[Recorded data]

###

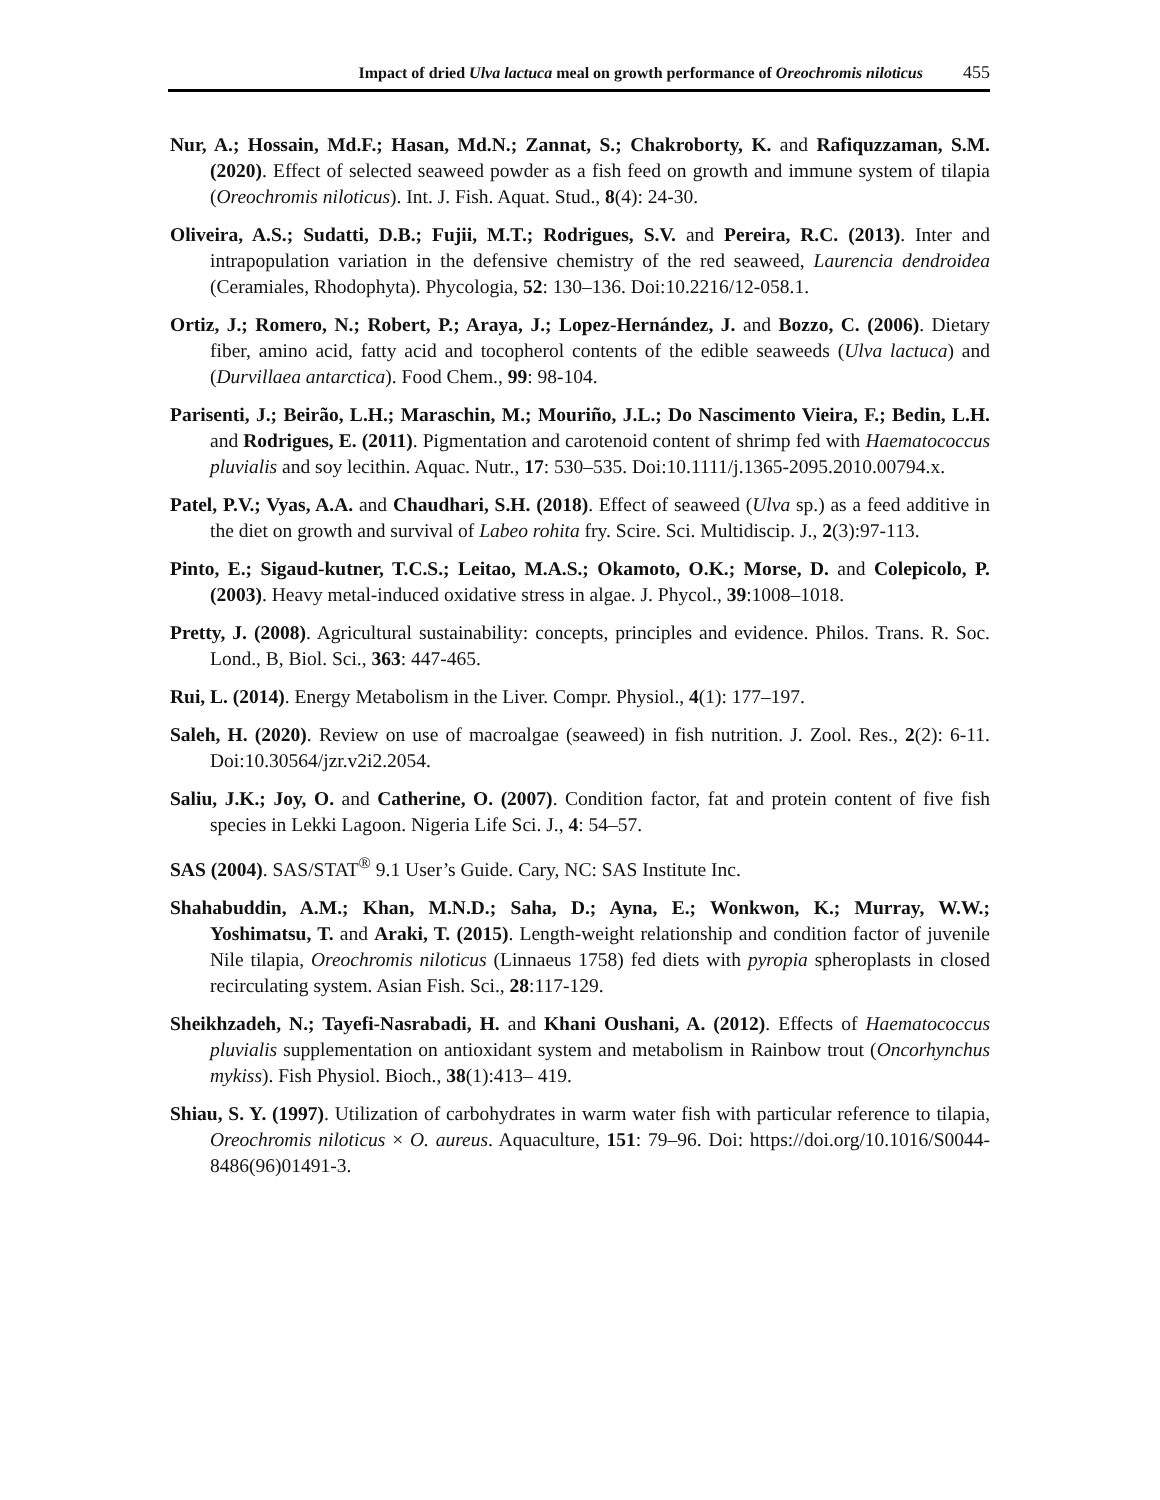Impact of dried Ulva lactuca meal on growth performance of Oreochromis niloticus 455
Nur, A.; Hossain, Md.F.; Hasan, Md.N.; Zannat, S.; Chakroborty, K. and Rafiquzzaman, S.M. (2020). Effect of selected seaweed powder as a fish feed on growth and immune system of tilapia (Oreochromis niloticus). Int. J. Fish. Aquat. Stud., 8(4): 24-30.
Oliveira, A.S.; Sudatti, D.B.; Fujii, M.T.; Rodrigues, S.V. and Pereira, R.C. (2013). Inter and intrapopulation variation in the defensive chemistry of the red seaweed, Laurencia dendroidea (Ceramiales, Rhodophyta). Phycologia, 52: 130–136. Doi:10.2216/12-058.1.
Ortiz, J.; Romero, N.; Robert, P.; Araya, J.; Lopez-Hernández, J. and Bozzo, C. (2006). Dietary fiber, amino acid, fatty acid and tocopherol contents of the edible seaweeds (Ulva lactuca) and (Durvillaea antarctica). Food Chem., 99: 98-104.
Parisenti, J.; Beirão, L.H.; Maraschin, M.; Mouriño, J.L.; Do Nascimento Vieira, F.; Bedin, L.H. and Rodrigues, E. (2011). Pigmentation and carotenoid content of shrimp fed with Haematococcus pluvialis and soy lecithin. Aquac. Nutr., 17: 530–535. Doi:10.1111/j.1365-2095.2010.00794.x.
Patel, P.V.; Vyas, A.A. and Chaudhari, S.H. (2018). Effect of seaweed (Ulva sp.) as a feed additive in the diet on growth and survival of Labeo rohita fry. Scire. Sci. Multidiscip. J., 2(3):97-113.
Pinto, E.; Sigaud-kutner, T.C.S.; Leitao, M.A.S.; Okamoto, O.K.; Morse, D. and Colepicolo, P. (2003). Heavy metal-induced oxidative stress in algae. J. Phycol., 39:1008–1018.
Pretty, J. (2008). Agricultural sustainability: concepts, principles and evidence. Philos. Trans. R. Soc. Lond., B, Biol. Sci., 363: 447-465.
Rui, L. (2014). Energy Metabolism in the Liver. Compr. Physiol., 4(1): 177–197.
Saleh, H. (2020). Review on use of macroalgae (seaweed) in fish nutrition. J. Zool. Res., 2(2): 6-11. Doi:10.30564/jzr.v2i2.2054.
Saliu, J.K.; Joy, O. and Catherine, O. (2007). Condition factor, fat and protein content of five fish species in Lekki Lagoon. Nigeria Life Sci. J., 4: 54–57.
SAS (2004). SAS/STAT<sup>®</sup> 9.1 User’s Guide. Cary, NC: SAS Institute Inc.
Shahabuddin, A.M.; Khan, M.N.D.; Saha, D.; Ayna, E.; Wonkwon, K.; Murray, W.W.; Yoshimatsu, T. and Araki, T. (2015). Length-weight relationship and condition factor of juvenile Nile tilapia, Oreochromis niloticus (Linnaeus 1758) fed diets with pyropia spheroplasts in closed recirculating system. Asian Fish. Sci., 28:117-129.
Sheikhzadeh, N.; Tayefi-Nasrabadi, H. and Khani Oushani, A. (2012). Effects of Haematococcus pluvialis supplementation on antioxidant system and metabolism in Rainbow trout (Oncorhynchus mykiss). Fish Physiol. Bioch., 38(1):413– 419.
Shiau, S. Y. (1997). Utilization of carbohydrates in warm water fish with particular reference to tilapia, Oreochromis niloticus × O. aureus. Aquaculture, 151: 79–96. Doi: https://doi.org/10.1016/S0044-8486(96)01491-3.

###

Exercise details: Go through the entries above and count the lines with the word "Physiol", then give only that number.

Your response: 2